La enfermedad de Perthes provoca el deterioro progresivo de la estructura, forma y desarrollo de la cabeza femoral y del acetábulo pélvico (cavidad articular de la pelvis).

 A este proceso de deterioro le sigue un proceso de curación natural, de hecho esto ocurre en más del  75% dé los casos, pero las secuelas pueden manifestarse de formas distintas.

La cadera puede tener un tamaño mayor de lo habitual pero con buena funcionalidad, es lo que se conoce como coxa (cadera) magna.

Algunas partes de la cadera pueden sufrir un cese precoz del crecimiento siendo el resultado la desproporción entre dichas partes y las alteraciones del acetábulo pélvico, es lo que se conoce como cierre fisario prematuro.

Se puede producir una formación irregular de la cabeza femoral o una lesión irreversible del cartílago que prácticamente destruye la cabeza del fémur (osteocondritis disecante).

Hay que hacer un diagnóstico diferencial con otras enfermedades como la artritis séptica, enfermedades reumáticas, displasia de Meyer (generalmente niños menores de 4 años), sinovitis transitoria de cadera, alteraciones metabólicas o genéticas.

El tratamiento de la Enfermedad de Perthes va dirigido a contener la cabeza en el acetábulo y tiene como objetivo mantener la movilidad y prevenir la deformación y la alteración del desarrollo de la cadera. La mayoría de los casos evolucionan favorablemente, aunque deben someterse a revisiones periódicamente.

Durante la historia se han realizado múltiples tratamientos ortopédicos y aún hoy no existe un consenso total en el método. Por regla general se puede realizar una vida normal en los períodos asintomáticos y se recomienda el reposo de la articulación en fases dolorosa.

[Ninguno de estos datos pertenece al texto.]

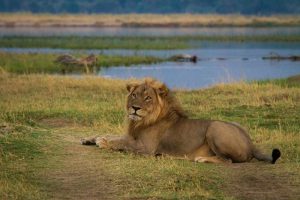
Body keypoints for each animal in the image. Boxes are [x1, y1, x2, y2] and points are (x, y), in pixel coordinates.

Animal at [80, 78, 282, 164]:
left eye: (148, 98)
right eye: (134, 95)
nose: (135, 108)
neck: (139, 121)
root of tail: (251, 144)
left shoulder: (146, 148)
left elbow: (121, 143)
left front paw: (103, 142)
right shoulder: (133, 136)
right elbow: (113, 135)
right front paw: (89, 138)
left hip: (215, 127)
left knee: (228, 161)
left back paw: (202, 158)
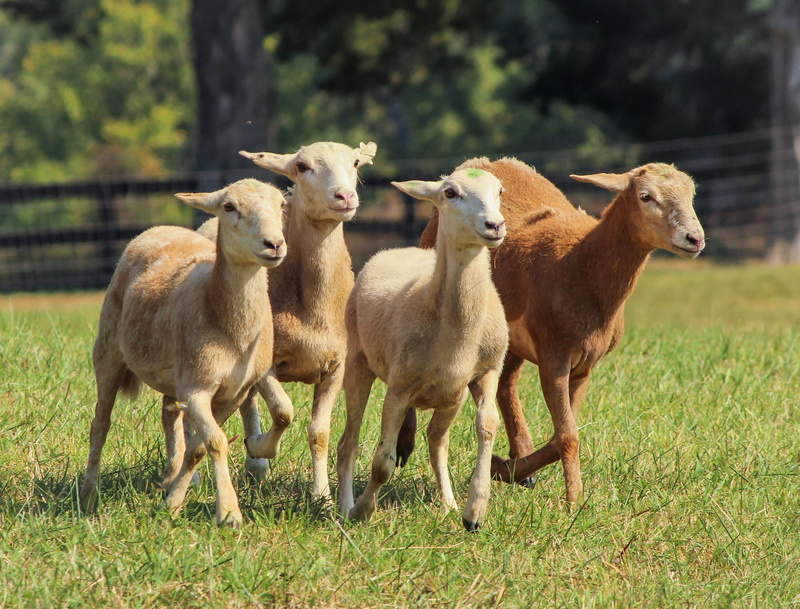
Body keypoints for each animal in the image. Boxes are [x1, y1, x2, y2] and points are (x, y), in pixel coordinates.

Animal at [79, 179, 287, 528]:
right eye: (228, 207)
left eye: (282, 205)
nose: (273, 244)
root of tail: (158, 228)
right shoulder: (197, 387)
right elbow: (217, 442)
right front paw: (229, 512)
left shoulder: (234, 392)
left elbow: (199, 447)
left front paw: (173, 503)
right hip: (107, 350)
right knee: (100, 423)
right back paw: (89, 495)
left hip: (173, 375)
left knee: (168, 415)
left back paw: (169, 476)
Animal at [196, 141, 378, 499]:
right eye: (302, 167)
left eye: (354, 162)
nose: (345, 196)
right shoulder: (266, 364)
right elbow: (283, 411)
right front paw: (259, 447)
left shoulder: (337, 365)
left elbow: (319, 432)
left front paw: (321, 496)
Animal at [337, 168, 509, 531]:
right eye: (450, 193)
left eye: (499, 190)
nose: (494, 225)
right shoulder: (399, 387)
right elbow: (382, 462)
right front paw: (363, 510)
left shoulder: (487, 371)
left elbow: (487, 426)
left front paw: (475, 511)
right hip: (358, 361)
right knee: (349, 444)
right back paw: (345, 507)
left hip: (452, 396)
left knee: (436, 442)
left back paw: (448, 503)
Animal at [411, 158, 705, 504]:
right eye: (646, 196)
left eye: (691, 193)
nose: (694, 238)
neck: (581, 268)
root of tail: (484, 161)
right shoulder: (554, 355)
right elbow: (567, 436)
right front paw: (574, 500)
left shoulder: (585, 364)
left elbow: (562, 434)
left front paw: (504, 469)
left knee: (506, 384)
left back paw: (520, 458)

Si estos métodos resultan ineficaces, se opta por el tratamiento quirúrgico  que puede ir desde intervenciones poco agresivas como la sección de los músculos (tenotomía de aductores) que mantienen la cadera en una posición poco conveniente  hasta intentar  conseguir una mejor congruencia de la articulación mediante las osteotomías (cortes en los huesos) de la pelvis y/o el fémur.

Algunos signos de riesgo que el traumatólogo infantil tendrá en cuenta a la hora de aplicar el tratamiento más adecuado son: el grado de afectación y deformidad de la cadera, la edad de manifestación, la congruencia articular y la evolución del proceso.